The U.S. surplus lines market has seen double-digit growth in recent years for a reason: It’s a reliable solution.

As admitted capacity decreases, there’s a growing segment of high-quality business that the surplus lines market is accommodating.

As major property insurers retrench from California due to wildfire risk, and admitted markets become scarcer in Florida, Louisiana and other coastal states, there is an all-time need for capacity solutions in catastrophe-exposed regions.

Surplus lines may be the answer many agents are looking for — they just don’t know it yet.
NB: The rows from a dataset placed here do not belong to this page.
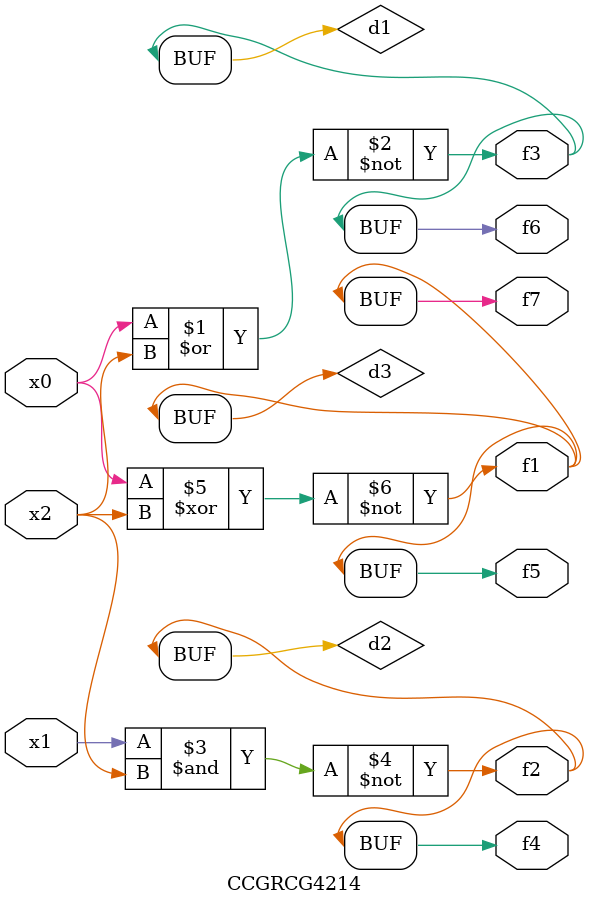
<source format=v>
module CCGRCG4214(
	input x0, x1, x2,
	output f1, f2, f3, f4, f5, f6, f7
);

	wire d1, d2, d3;

	nor (d1, x0, x2);
	nand (d2, x1, x2);
	xnor (d3, x0, x2);
	assign f1 = d3;
	assign f2 = d2;
	assign f3 = d1;
	assign f4 = d2;
	assign f5 = d3;
	assign f6 = d1;
	assign f7 = d3;
endmodule

</source>
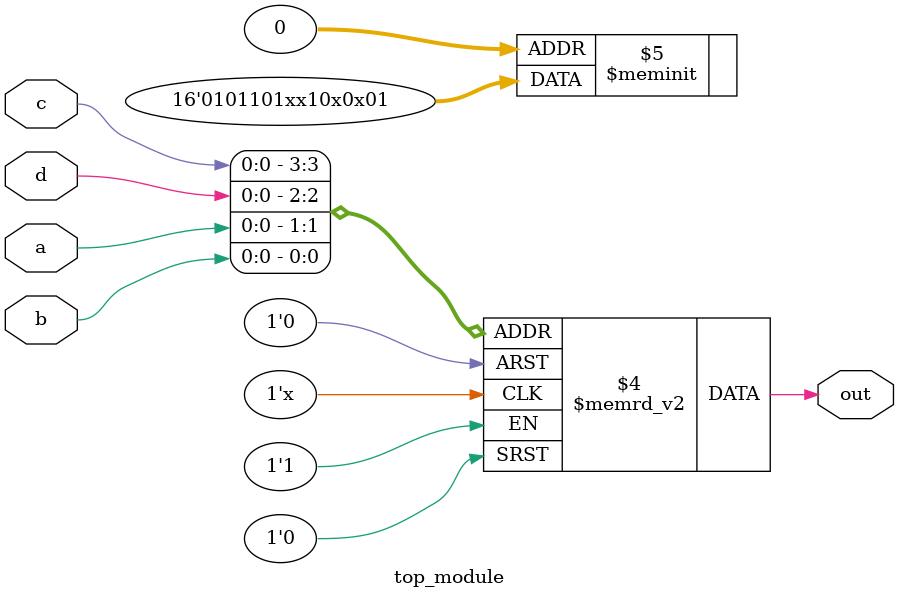
<source format=sv>
module top_module (
    input a, 
    input b,
    input c,
    input d,
    output reg out
);

always @(*) begin
    case ({c, d, a, b})
        4'b0000, 4'b0110, 4'b1001, 4'b1011, 4'b1100, 4'b1110: out = 1'b1;
        4'b0001, 4'b0011, 4'b0101, 4'b1010, 4'b1101, 4'b1111: out = 1'b0;
        default: out = 1'bx;
    endcase
end

endmodule

</source>
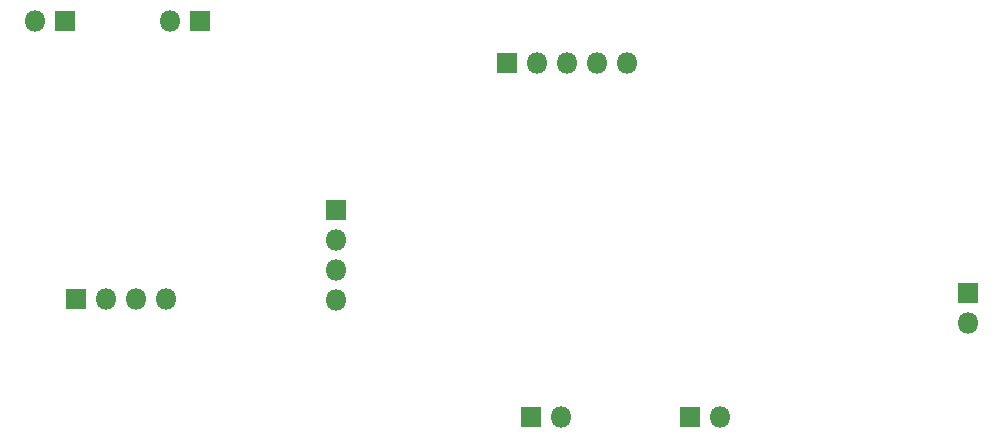
<source format=gbs>
%TF.GenerationSoftware,KiCad,Pcbnew,5.1.6-c6e7f7d~86~ubuntu20.04.1*%
%TF.CreationDate,2020-09-07T12:10:57+02:00*%
%TF.ProjectId,Driver,44726976-6572-42e6-9b69-6361645f7063,rev?*%
%TF.SameCoordinates,Original*%
%TF.FileFunction,Soldermask,Bot*%
%TF.FilePolarity,Negative*%
%FSLAX46Y46*%
G04 Gerber Fmt 4.6, Leading zero omitted, Abs format (unit mm)*
G04 Created by KiCad (PCBNEW 5.1.6-c6e7f7d~86~ubuntu20.04.1) date 2020-09-07 12:10:57*
%MOMM*%
%LPD*%
G01*
G04 APERTURE LIST*
%ADD10O,1.800000X1.800000*%
%ADD11R,1.800000X1.800000*%
G04 APERTURE END LIST*
D10*
%TO.C,J2*%
X49120000Y-138500000D03*
D11*
X41500000Y-138500000D03*
D10*
X44040000Y-138500000D03*
X46580000Y-138500000D03*
X85620000Y-118500000D03*
X83080000Y-118500000D03*
X80540000Y-118500000D03*
D11*
X78000000Y-118500000D03*
D10*
X88160000Y-118500000D03*
X63500000Y-138620000D03*
D11*
X63500000Y-131000000D03*
D10*
X63500000Y-136080000D03*
X63500000Y-133540000D03*
%TD*%
D11*
%TO.C,J1*%
X93500000Y-148500000D03*
D10*
X96040000Y-148500000D03*
D11*
X80000000Y-148500000D03*
D10*
X82540000Y-148500000D03*
D11*
X40500000Y-115000000D03*
D10*
X37960000Y-115000000D03*
D11*
X52000000Y-115000000D03*
D10*
X49460000Y-115000000D03*
D11*
X117000000Y-138000000D03*
D10*
X117000000Y-140540000D03*
%TD*%
M02*

</source>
The surplus lines market has come a long way since its inception in 1890. Today, surplus lines is a $98.5 billion market and a major part of the property insurance landscape, accounting for 11.2% of total P&C industry premium. In fact, surplus lines direct premiums written grew by 19.2% in 2022, with the most significant growth in California (22.2%), Texas (27.3%), and Florida (26.5%), indicative of both the increasing need and increasing availability of surplus lines options.

By offering surplus lines coverage, agents can leverage a deep bench of innovative solutions for catastrophe-exposed property, resulting in more tailored coverage for policyholders. This also offers agents the opportunity to expand their customer base and write a broader range of risks.

Things every agent should know about surplus lines

Rethinking surplus lines — and gaining a better understanding of its benefits — can open valuable opportunities for agents in hard property insurance markets where admitted capacity remains limited. As surplus lines become an even more essential source of capacity over time, agents should be ready to educate their policyholders on the benefits:

No. 1: Surplus lines capacity is not only for hard-to-place risks.

While surplus lines were once the market for specialized risks, more and more property owners are becoming eligible for this coverage. Challenging market conditions — driven by elevated catastrophe activity, rising claims costs, carrier insolvencies, and increasing reinsurance costs — are pushing even desirable risks beyond the appetite of admitted markets.

As admitted capacity decreases, there’s a growing segment of high-quality business that the surplus lines market is accommodating, including high-value properties, ineligible locations, or slightly older roofs.

To cite a recent example, SageSure’s Expanded Markets program was created to provide capacity for desirable risks that fall just beyond the eligibility of its highly preferred programs.

No. 2: Surplus lines insurers have a very high solvency rate.

Surplus lines transactions are regulated on the state level, and thanks to the strength of state-based solvency monitoring, insolvency rates for surplus lines insurers have remained historically low, according to the National Association of Insurance Commissioners.

Many surplus lines operations are held to higher financial stability standards and are required to maintain more substantial financial reserves than standard market insurers, ensuring these markets have the capital to cover widespread claims and the ability to operate long term.

What’s more, surplus lines insurers tend to perform well, even during economic conditions that typically strain standard markets. According to Fitch Ratings, the overall excess and surplus lines (E&S) market is expected to generate an underwriting profit in 2023 and 2024 due to improved combined ratios and the ability to price products to keep pace with loss costs.

No. 3: The surplus lines market is well regulated.

Surplus lines contend with regulation at both the state and federal level, just differently from conventional markets. These regulations typically include requirements for financial solvency, licensing, and adherence to certain standards, ensuring that surplus lines operate within defined parameters to protect policyholders and maintain market stability. The difference in regulation between markets allows surplus lines brokers the flexibility to create specialized products, address the coverage needs of a wider range of clients, and price risks appropriately.

No. 4: Surplus lines are at the front lines of insurance innovation.

Without the same regulatory constraints as admitted markets, surplus lines products can be developed and launched quickly to respond to rapidly changing market conditions, new customer segments, and evolving customer needs. In fact, many products that began as specialized segments are now offered in conventional markets, highlighting the important role surplus lines plays in encouraging competition in the broader P&C insurance ecosystem.

The U.S. surplus lines market has seen double-digit growth every year for the past five years for a reason: It’s a reliable solution for many customers who would otherwise be unable to secure insurance coverage on the private market. Agents can both win more business and deliver more value to their customers by leveraging all this market has to offer.